How to prevent a function (of a plugin) from being executed further?

theBitThatBytes · May 6, 2023, 12:23pm

Hi, I am developing a framework to manage data provided by various data sources via a (plugin) api. The plugin can be provided via a dynamic library or added directly to the source. In both cases, I have no control over the plugin content but I need a way to either suspend and resume or stop the running function.
For simplicity, the plugins currently only contain Swift code, but could also include C, C++ or F90 libraries in the future.
The plugin is loaded on demand and its main function is called. The returned data is then processed further.

I know that swift provides some APIs like DispatchWorkItem or the new Task, both of which have a cancel method, but they require manually implemented is-cancelled-checks in the code part that I can't access to work.

Here the simplified plugin workflow:

protocol SomePlugin {
    var id: UUID { get }
    func run()
}

struct MyPlugin: SomePlugin {
    let id: UUID = UUID()
    
    func run() {
        /* ..the plugin content - usually a result would be returned.. */
        while true {} // runs for ever to demonstrate a severe hang...
    }
}

func main() {
    var plugin: SomePlugin = MyPlugin()

    // plugin call in a different thread / async background 
    DispatchQueue.global(qos: .background).async {
        plugin.run()
    }

    sleep(4)
    // DO: stop plugin.run() from executing *or* suspend and resume later 
}

main()
dispatchMain()

and here the simplified public API:

import DTX

let dtx = DTX()
dtx.data_src = [
    MyDataSource(),
    SomeOtherDataSource()
]
dtx.dylib_folder = .documentsDirectory
dtx.serve()

let res = dtx.latest(for: "NHH")

I hope there is a way to solve this problem.
Thank you in advance.

ibex10 · May 6, 2023, 1:10pm

By a function, if you mean a piece of code that executes in the same process as the caller, the execution of the function can't be preemptively stopped, suspended or resumed. However, it might be done cooperatively.

If the called function runs in a different process, the execution of the function can be preemptively stopped, suspended, or resumed by terminating, suspending, or resuming the host process.
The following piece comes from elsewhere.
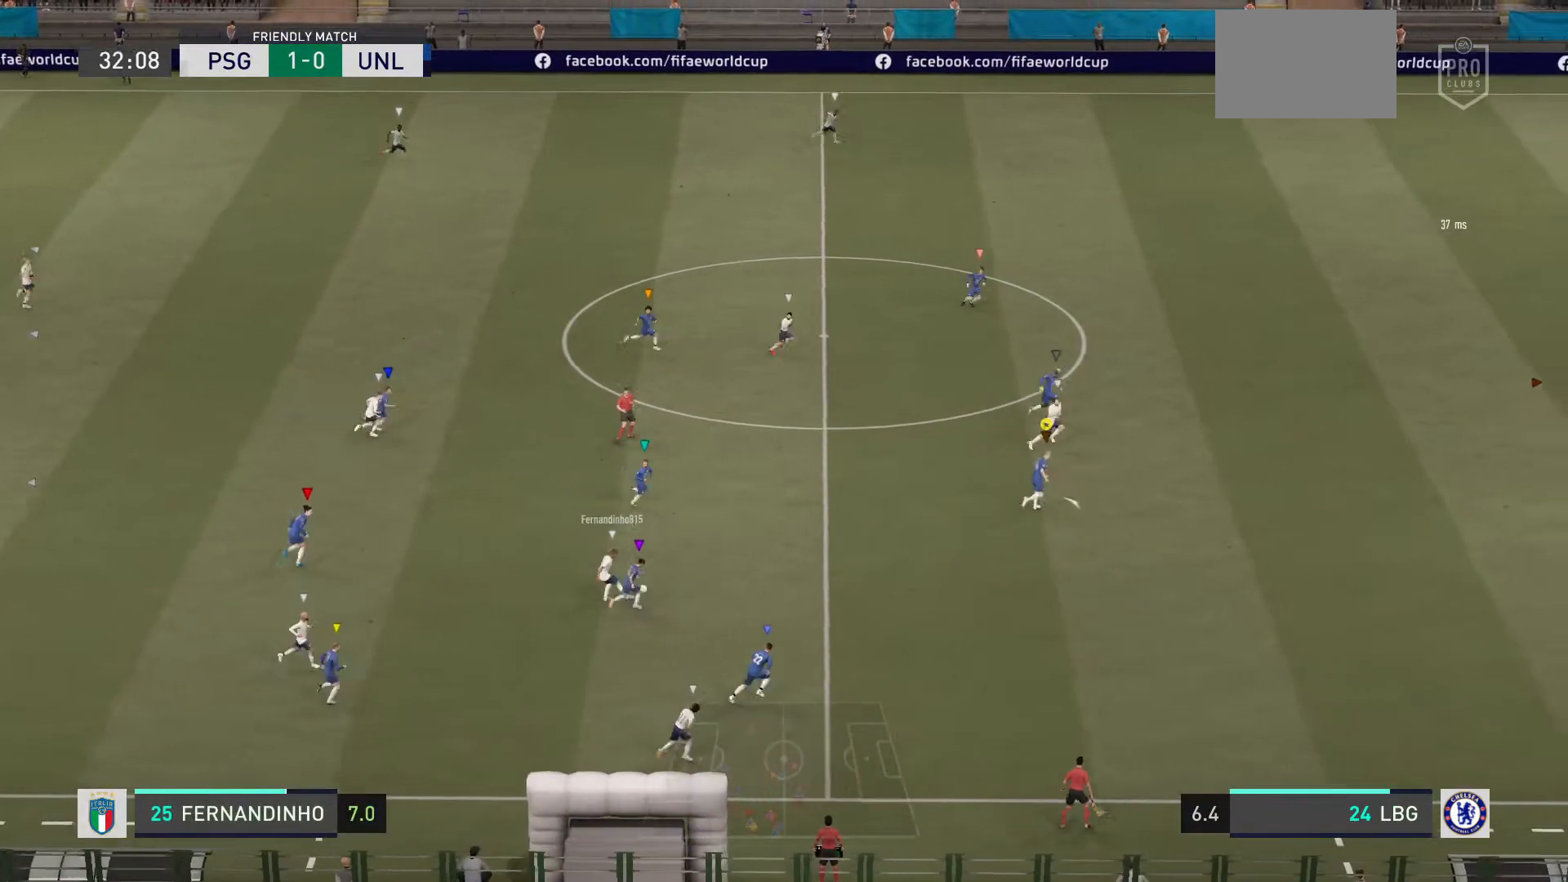
{"buttons": ["R2"], "left_stick": "up-right", "right_stick": "center", "events": []}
theBitThatBytes · May 6, 2023, 1:39pm

By a function I mean the peace of code that is executed when calling plugin.run(). This code runs in the same process but on a different thread.
I'd like to pause and resume or stop/force stop it like the OS does with its subprocesses.
Threads are constantly suspended and resumed to allow multiple processes to run "concurrently".
Swift's DispatchQueue and async/await API allow multiple tasks to run concurrently, even on single cores, which means there is a way to stop unknown code from running in the same process (without implementing is-canceled-checks).
How can this be achieved, is there an API for this?

rayx · May 6, 2023, 3:40pm

OS suspends/resumes processes based on interrupts. For threads that are implemented in user space, they works in cooperative manner. Neither is applicable in your case.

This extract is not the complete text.